=== Begin Enclosure ===
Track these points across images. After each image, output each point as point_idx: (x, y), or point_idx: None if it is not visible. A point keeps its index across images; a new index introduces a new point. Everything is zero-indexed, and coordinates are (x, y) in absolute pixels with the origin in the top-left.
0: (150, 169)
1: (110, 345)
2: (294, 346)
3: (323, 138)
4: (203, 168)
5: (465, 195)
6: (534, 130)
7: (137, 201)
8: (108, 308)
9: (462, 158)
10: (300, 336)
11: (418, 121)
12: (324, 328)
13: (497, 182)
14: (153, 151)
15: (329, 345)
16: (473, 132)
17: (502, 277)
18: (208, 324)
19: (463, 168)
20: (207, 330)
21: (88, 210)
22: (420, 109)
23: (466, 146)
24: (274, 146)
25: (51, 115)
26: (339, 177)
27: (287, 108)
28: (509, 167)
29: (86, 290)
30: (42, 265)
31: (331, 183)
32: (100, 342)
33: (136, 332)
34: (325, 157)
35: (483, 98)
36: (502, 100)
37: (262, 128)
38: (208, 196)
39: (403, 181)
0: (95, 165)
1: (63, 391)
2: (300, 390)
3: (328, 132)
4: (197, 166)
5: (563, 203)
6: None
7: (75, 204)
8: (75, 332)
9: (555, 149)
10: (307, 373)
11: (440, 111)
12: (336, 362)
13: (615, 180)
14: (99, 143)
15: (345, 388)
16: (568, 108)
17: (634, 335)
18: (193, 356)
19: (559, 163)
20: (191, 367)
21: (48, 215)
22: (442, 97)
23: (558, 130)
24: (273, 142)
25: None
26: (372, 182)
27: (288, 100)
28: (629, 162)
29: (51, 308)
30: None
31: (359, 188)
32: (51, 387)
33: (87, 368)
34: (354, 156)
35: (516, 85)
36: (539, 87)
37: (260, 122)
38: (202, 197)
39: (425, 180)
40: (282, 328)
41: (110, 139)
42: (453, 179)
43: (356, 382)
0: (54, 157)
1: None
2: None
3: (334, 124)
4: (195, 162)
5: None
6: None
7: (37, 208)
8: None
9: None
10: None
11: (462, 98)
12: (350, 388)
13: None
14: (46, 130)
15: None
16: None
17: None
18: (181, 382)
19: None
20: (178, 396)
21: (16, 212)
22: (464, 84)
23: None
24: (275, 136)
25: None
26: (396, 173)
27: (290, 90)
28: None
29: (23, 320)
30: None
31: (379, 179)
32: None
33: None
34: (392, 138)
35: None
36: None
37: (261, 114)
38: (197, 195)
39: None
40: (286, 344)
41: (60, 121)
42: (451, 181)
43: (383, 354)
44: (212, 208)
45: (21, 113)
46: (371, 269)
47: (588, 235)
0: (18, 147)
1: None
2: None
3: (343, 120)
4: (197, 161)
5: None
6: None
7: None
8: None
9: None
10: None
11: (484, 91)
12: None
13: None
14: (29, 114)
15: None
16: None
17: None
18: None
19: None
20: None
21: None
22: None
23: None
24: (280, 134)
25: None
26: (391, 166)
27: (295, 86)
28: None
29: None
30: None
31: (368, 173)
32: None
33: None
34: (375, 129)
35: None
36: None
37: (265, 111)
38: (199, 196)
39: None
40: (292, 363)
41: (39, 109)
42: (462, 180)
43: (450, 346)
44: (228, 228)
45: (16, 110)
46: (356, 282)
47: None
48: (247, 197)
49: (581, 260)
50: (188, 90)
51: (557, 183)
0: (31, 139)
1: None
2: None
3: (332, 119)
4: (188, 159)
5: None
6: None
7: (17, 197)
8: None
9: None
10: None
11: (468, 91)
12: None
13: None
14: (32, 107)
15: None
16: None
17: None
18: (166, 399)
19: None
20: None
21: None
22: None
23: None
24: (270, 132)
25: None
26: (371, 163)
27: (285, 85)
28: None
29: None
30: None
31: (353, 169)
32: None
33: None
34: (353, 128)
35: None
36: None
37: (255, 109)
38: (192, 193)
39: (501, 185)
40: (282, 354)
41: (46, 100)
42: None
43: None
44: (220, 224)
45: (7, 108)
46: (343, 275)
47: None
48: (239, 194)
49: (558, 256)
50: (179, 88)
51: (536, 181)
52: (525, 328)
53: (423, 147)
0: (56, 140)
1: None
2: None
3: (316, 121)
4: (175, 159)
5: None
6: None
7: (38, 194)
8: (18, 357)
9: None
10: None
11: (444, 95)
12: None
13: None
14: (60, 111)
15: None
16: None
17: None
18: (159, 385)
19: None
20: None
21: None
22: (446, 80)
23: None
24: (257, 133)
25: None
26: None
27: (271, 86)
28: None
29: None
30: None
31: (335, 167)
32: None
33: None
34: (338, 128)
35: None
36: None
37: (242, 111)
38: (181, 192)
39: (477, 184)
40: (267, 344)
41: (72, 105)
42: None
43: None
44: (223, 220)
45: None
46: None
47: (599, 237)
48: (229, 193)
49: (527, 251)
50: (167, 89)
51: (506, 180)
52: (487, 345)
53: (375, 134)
=== End Enclosure ===
=== Begin Enclosure ===
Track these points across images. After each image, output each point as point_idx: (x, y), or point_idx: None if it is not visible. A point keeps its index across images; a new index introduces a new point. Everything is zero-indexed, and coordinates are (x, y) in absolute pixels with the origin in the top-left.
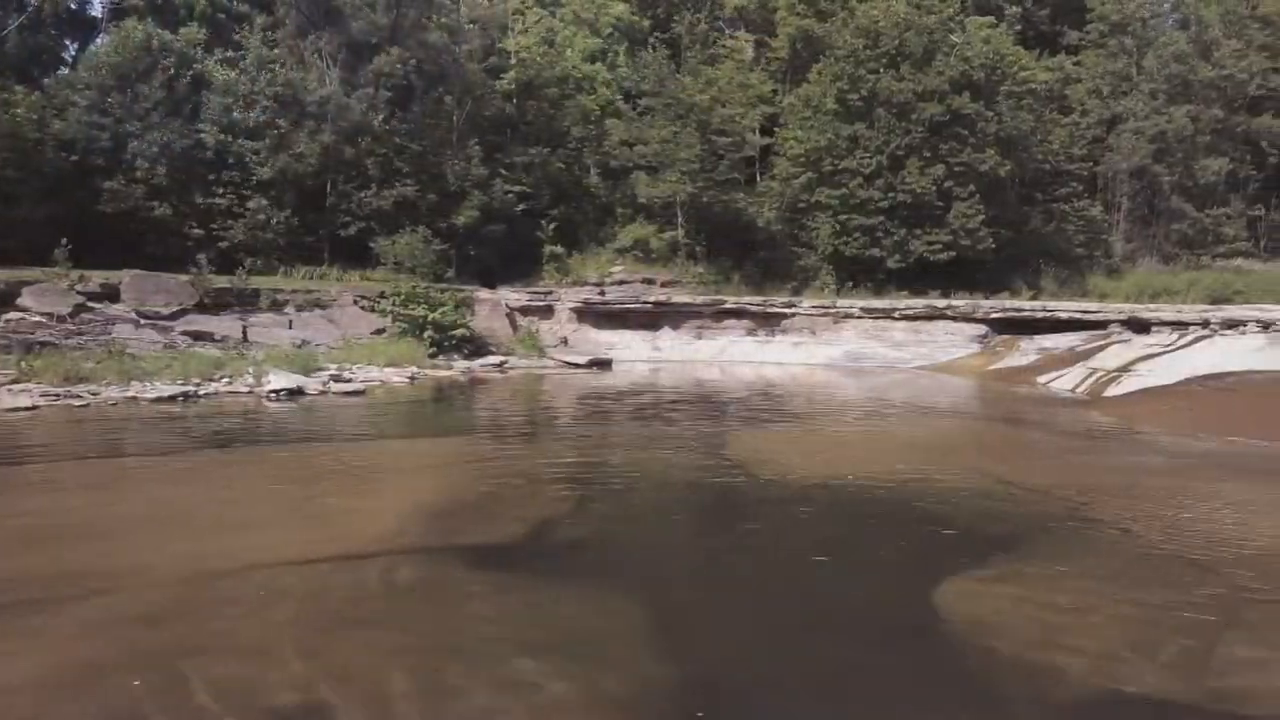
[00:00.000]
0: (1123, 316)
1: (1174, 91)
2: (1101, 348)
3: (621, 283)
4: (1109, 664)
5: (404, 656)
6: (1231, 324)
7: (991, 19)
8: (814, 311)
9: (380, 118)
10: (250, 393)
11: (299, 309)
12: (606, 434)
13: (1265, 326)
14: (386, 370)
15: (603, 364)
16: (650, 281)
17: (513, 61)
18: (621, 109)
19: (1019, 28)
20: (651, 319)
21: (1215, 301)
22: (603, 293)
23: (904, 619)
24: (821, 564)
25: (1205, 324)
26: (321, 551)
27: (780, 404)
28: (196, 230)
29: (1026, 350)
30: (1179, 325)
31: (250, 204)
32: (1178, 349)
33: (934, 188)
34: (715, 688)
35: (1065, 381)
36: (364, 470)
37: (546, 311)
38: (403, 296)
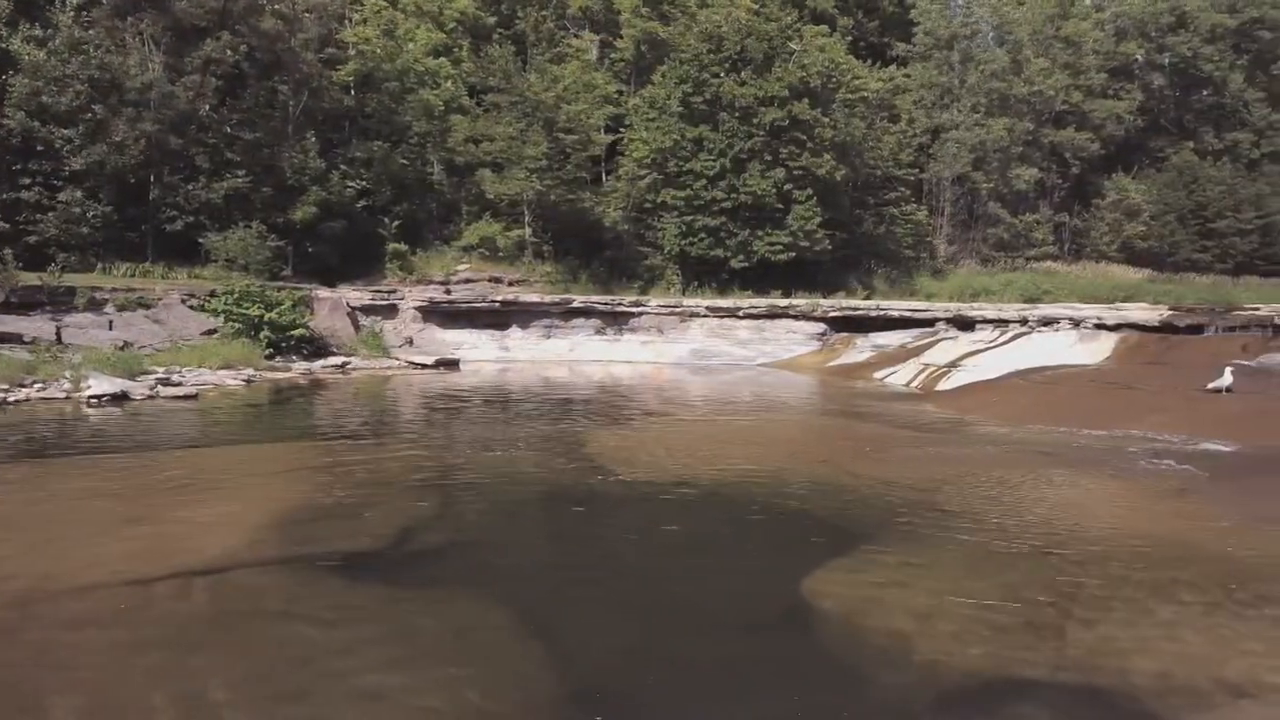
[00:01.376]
=== End Enclosure ===
» **The problem**: Print exactly the lines of the listing above starting at the line containing "15: (329, 345)" and ending at the line containing "38: (208, 196)", both included.

» **Exercise answer**:
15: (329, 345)
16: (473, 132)
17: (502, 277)
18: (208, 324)
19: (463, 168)
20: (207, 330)
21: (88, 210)
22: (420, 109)
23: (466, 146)
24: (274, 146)
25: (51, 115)
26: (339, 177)
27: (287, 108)
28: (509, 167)
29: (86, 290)
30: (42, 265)
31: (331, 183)
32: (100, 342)
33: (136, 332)
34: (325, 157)
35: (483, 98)
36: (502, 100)
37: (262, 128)
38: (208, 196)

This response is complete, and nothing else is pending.